What is required: Output each line exactly as written, from the first line of the records to the line bearing "Figure 6. Ruminal", inclusive, while leaving every picture out.

Source data section start

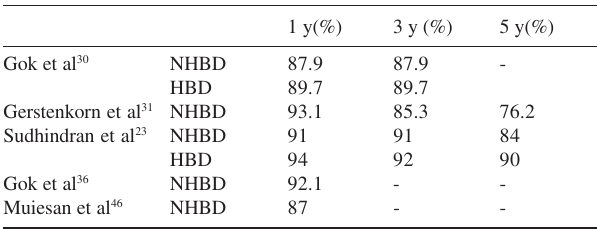
s-significant; ns- not statistically significant; nm- not mentioned; nhbd-non-heart-beating donor;hbd-heart-beating donor; pnf-primary non-function;dgf- delayed graft function;ar-acute rejection. Table 8 - Graft survival in NHBD in England. Table 9 - Patient survival in NHBD in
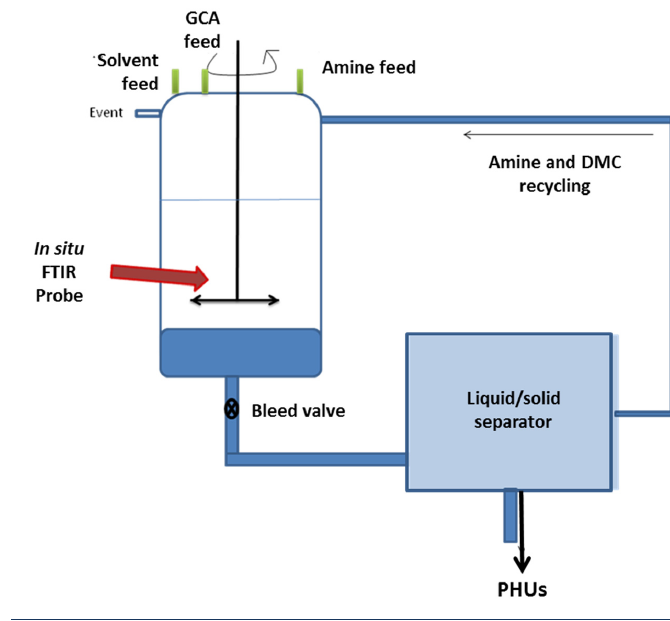
Figure 3. Batch process scheme for the synthesis of high-molecular-weight glycerol amino ethylene ester PHUs.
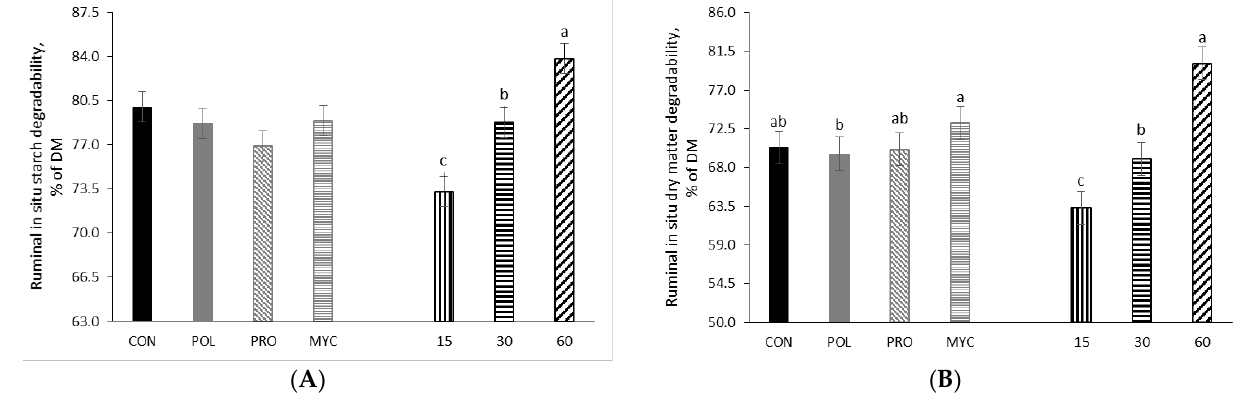
Figure 6. Ruminal in situ starch degradability in 12 h of reconstituted corn grain silage ensiled for 15, 30 or 60 d, without additives treatment (CON), or treated with polysorbate 80 (POL), propionic acid (PRO) or polysorbate 80 and propionic acid (MYC). Statistical effects observed for ( A ) Ruminal In situ starch degradability in 12 h – Additive, p = 0.07, SEM = 1.03; Storage, p < 0.01, SEM = 0.94; A × S, p = 0.71; ( B ) Ruminal In situ dry matter degradability – Additive, p = 0.02, SEM = 0.89; Storage, p < 0.01, SEM = 0.78; A × S, p = 0.60. Different letters differ by Tukey’s test ( p ≤ 0.05) .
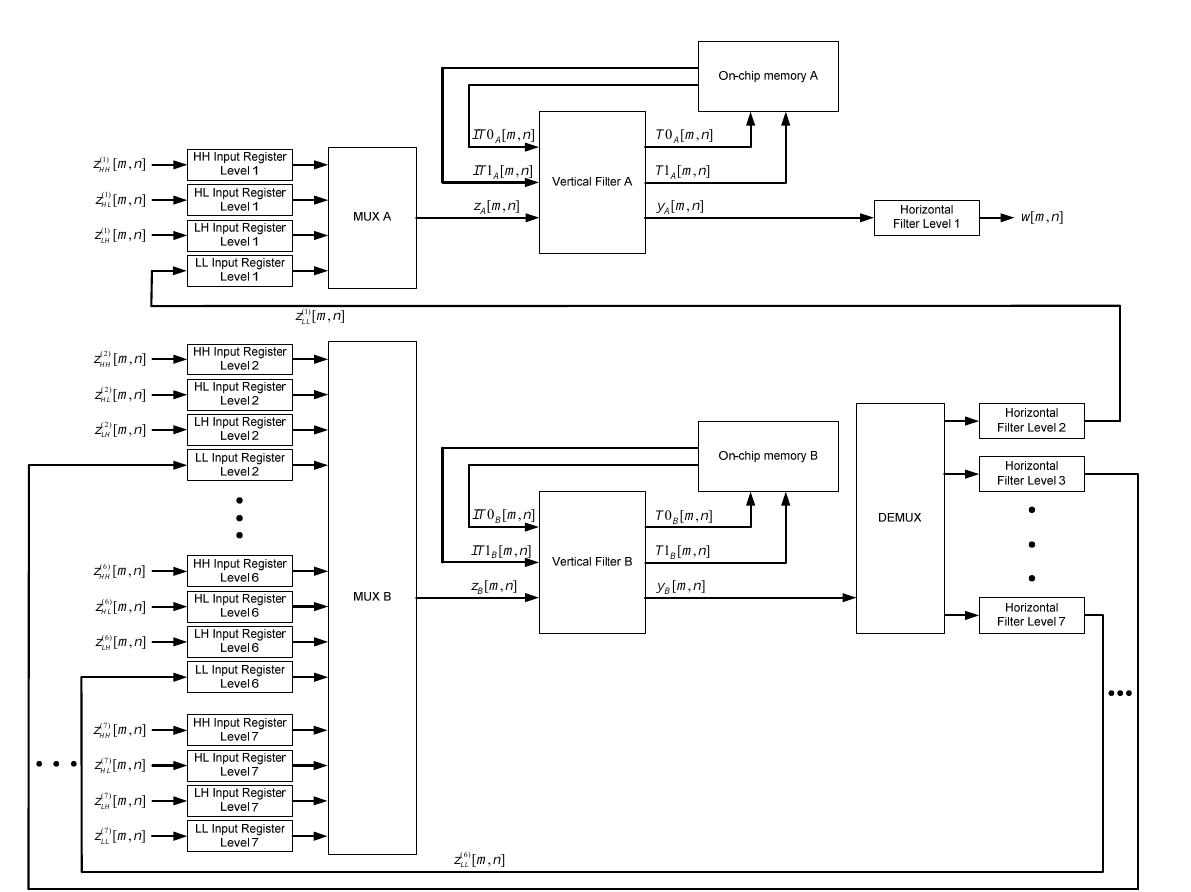
19 of 29 Table 7. FPGA synthesis results of various implementations of 5/3 filter on Altera FPGA EP4CE115F29C7. 1 ‐ D Inverse DWT 5/3 Filter @ 85 °C Unrestricted Frequency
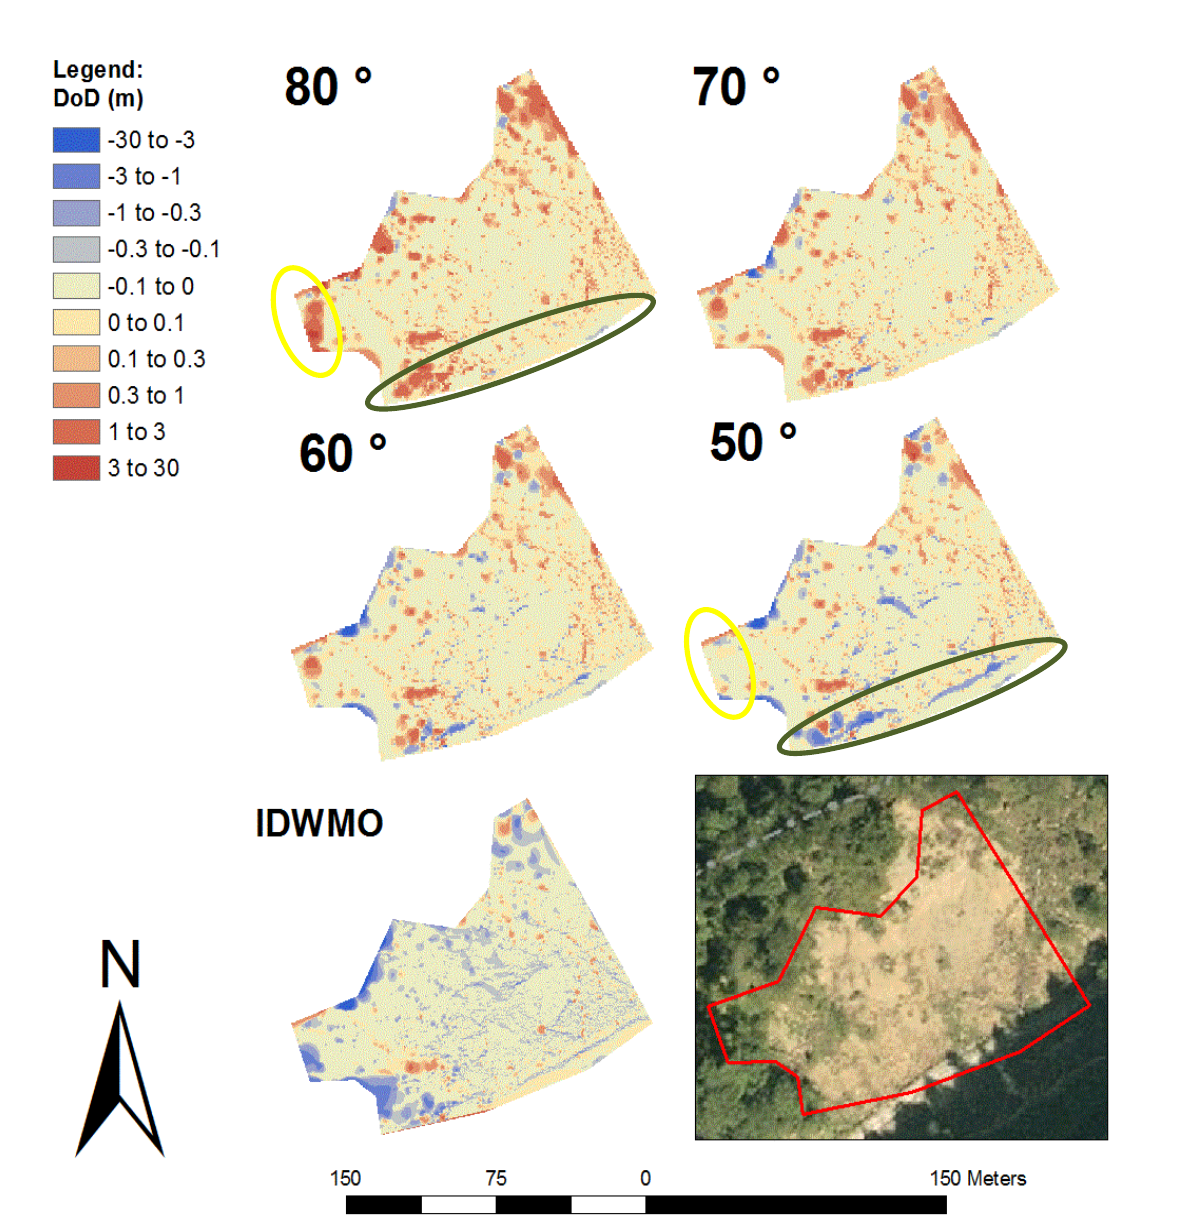
Figure 12. Differences of the second test area between the new calculated terrain models (filter angles 80, 70, 60 and 50 degrees) and the manually filtered terrain model (m).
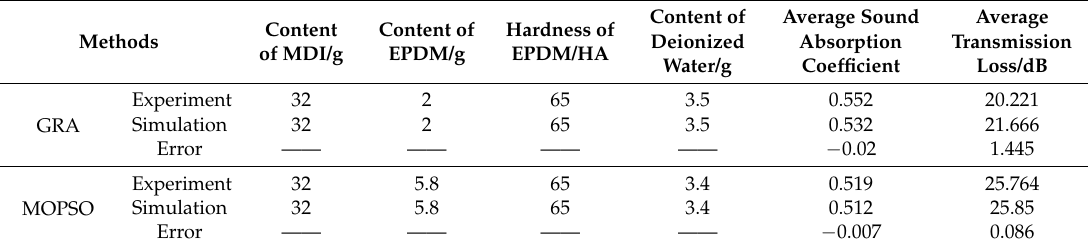
Table 8. Optimization results of simulation and actual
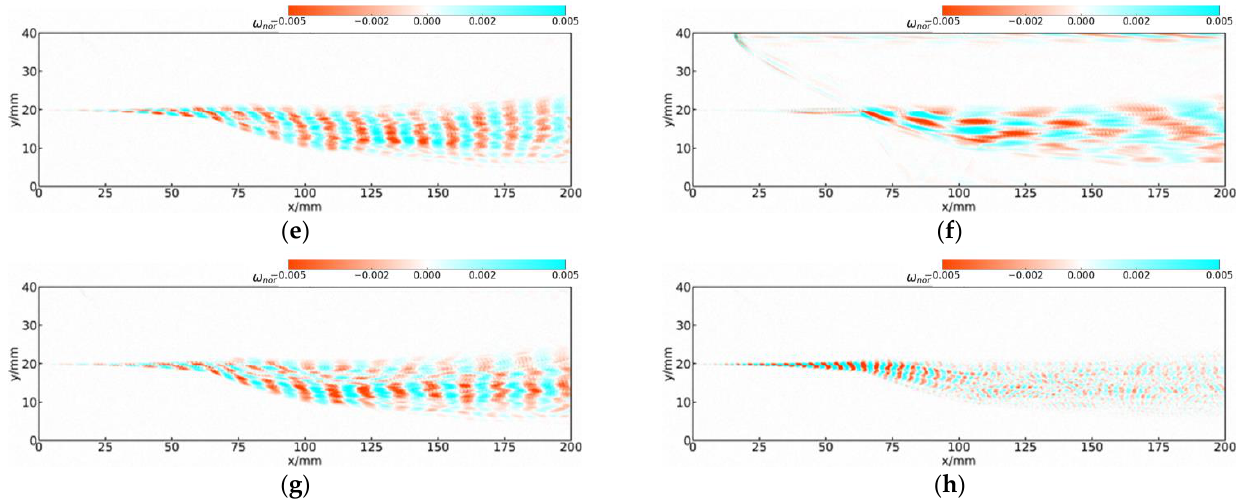
Figure 17. Dimensionless vorticity contour of the first eight modes in Case 3: ( a ) the 1st mode; ( b ) the 2nd mode; ( c ) the 3rd mode; ( d ) the 4th mode; ( e ) the 5th mode; ( f ) the 6th mode; ( g ) the 7th mode; ( h ) the 8th mode.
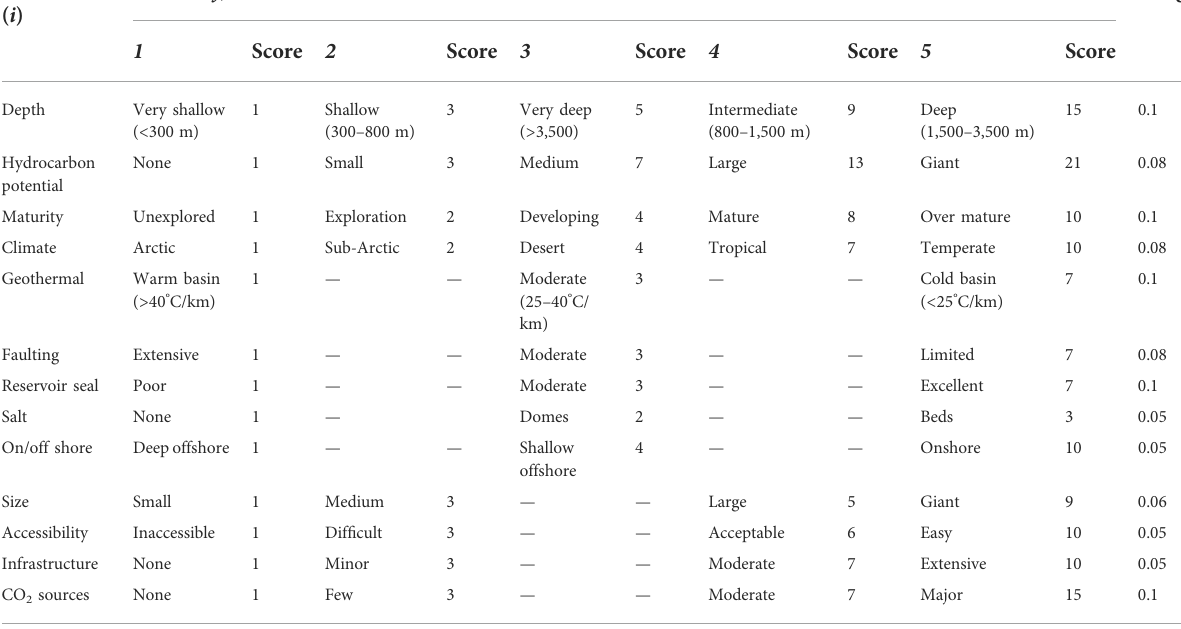
TABLE 2 Evaluation criteria for preliminary assessment of geological CO 2 storage in the Khorat Plateau (adapted from Bachu, 2003). Criterion ( i )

Source data section end

Response to this task:
s-significant; ns- not statistically significant; nm- not mentioned; nhbd-non-heart-beating donor;hbd-heart-beating donor; pnf-primary non-function;dgf- delayed graft function;ar-acute rejection. Table 8 - Graft survival in NHBD in England. Table 9 - Patient survival in NHBD in
Figure 3. Batch process scheme for the synthesis of high-molecular-weight glycerol amino ethylene ester PHUs.
Figure 6. Ruminal in situ starch degradability in 12 h of reconstituted corn grain silage ensiled for 15, 30 or 60 d, without additives treatment (CON), or treated with polysorbate 80 (POL), propionic acid (PRO) or polysorbate 80 and propionic acid (MYC). Statistical effects observed for ( A ) Ruminal In situ starch degradability in 12 h – Additive, p = 0.07, SEM = 1.03; Storage, p < 0.01, SEM = 0.94; A × S, p = 0.71; ( B ) Ruminal In situ dry matter degradability – Additive, p = 0.02, SEM = 0.89; Storage, p < 0.01, SEM = 0.78; A × S, p = 0.60. Different letters differ by Tukey’s test ( p ≤ 0.05) .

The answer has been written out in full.